• [TASK INSTRUCTIONS]
1. In the solar power post, repeat the passage from "1. In the main" to "ten times more.".
2. In the solar power post, how many times higher than a ground-based plant's effective power output did the main article put that of a space-based solar power plant?
3. For each statement, say whether the solar power post agrees with it, and quote the words that decide it: (a) A ground-based solar plant needs an energy transmitter and receiver. (b) A ground-based solar plant can use normal transportation. (c) With a space-based power plant, everything would have to be changed to electricity.

[AR] Re: 500,000 tons

  • From: Neil Jaschinski <neil.jaschinski@xxxxxx>
  • To: arocket@xxxxxxxxxxxxx
  • Date: Tue, 08 Apr 2014 10:40:00 +0200

Hello,

I was not able to follow the hole discussion. So maybe some points from
my side are already discussed.

1. In the main article the effective power output of a space based solar
power plant was 10 times higher compared to a ground based. If I take
the solar constant with 1,361 kW/m²
(http://en.wikipedia.org/wiki/Solar_constant) and compare this with a
map of sun radiation
(http://www.nrel.gov/gis/images/map_pv_national_hi-res.jpg) for e.g.
USA, than I don't get ten times more.

2. If a ground based solar plant is not as good as a space based, it
still can be better if you build it bigger. It is not as big as you
would think
(http://www.inhabitat.com/wp-content/uploads/sahara-solar-map2.jpg).
since it is ground based, normal technology can be used and normal
transportation can be used. You don't need energy transmitter and
receiver. If you make the power output of the power plant as some kind
of similar to oil, than you can use the same infrastructure to transport
it on the ground. We don't need to change our hole energy system. If you
use a space based power plant, than we have to change everything to
electricity. This has to be taken into account if you want to calculate
the overall cost.

• [DATA]
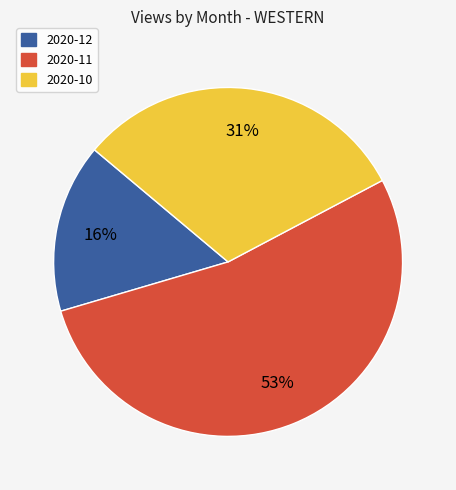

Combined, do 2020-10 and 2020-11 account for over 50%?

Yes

• [RESULTS BY TASK]
1.
1. In the main article the effective power output of a space based solar
power plant was 10 times higher compared to a ground based. If I take
the solar constant with 1,361 kW/m²
(http://en.wikipedia.org/wiki/Solar_constant) and compare this with a
map of sun radiation
(http://www.nrel.gov/gis/images/map_pv_national_hi-res.jpg) for e.g.
USA, than I don't get ten times more.

2. Ten times higher.

3.
(a) No: "You don't need energy transmitter and receiver."
(b) Yes: "normal transportation can be used"
(c) Yes: "we have to change everything to electricity"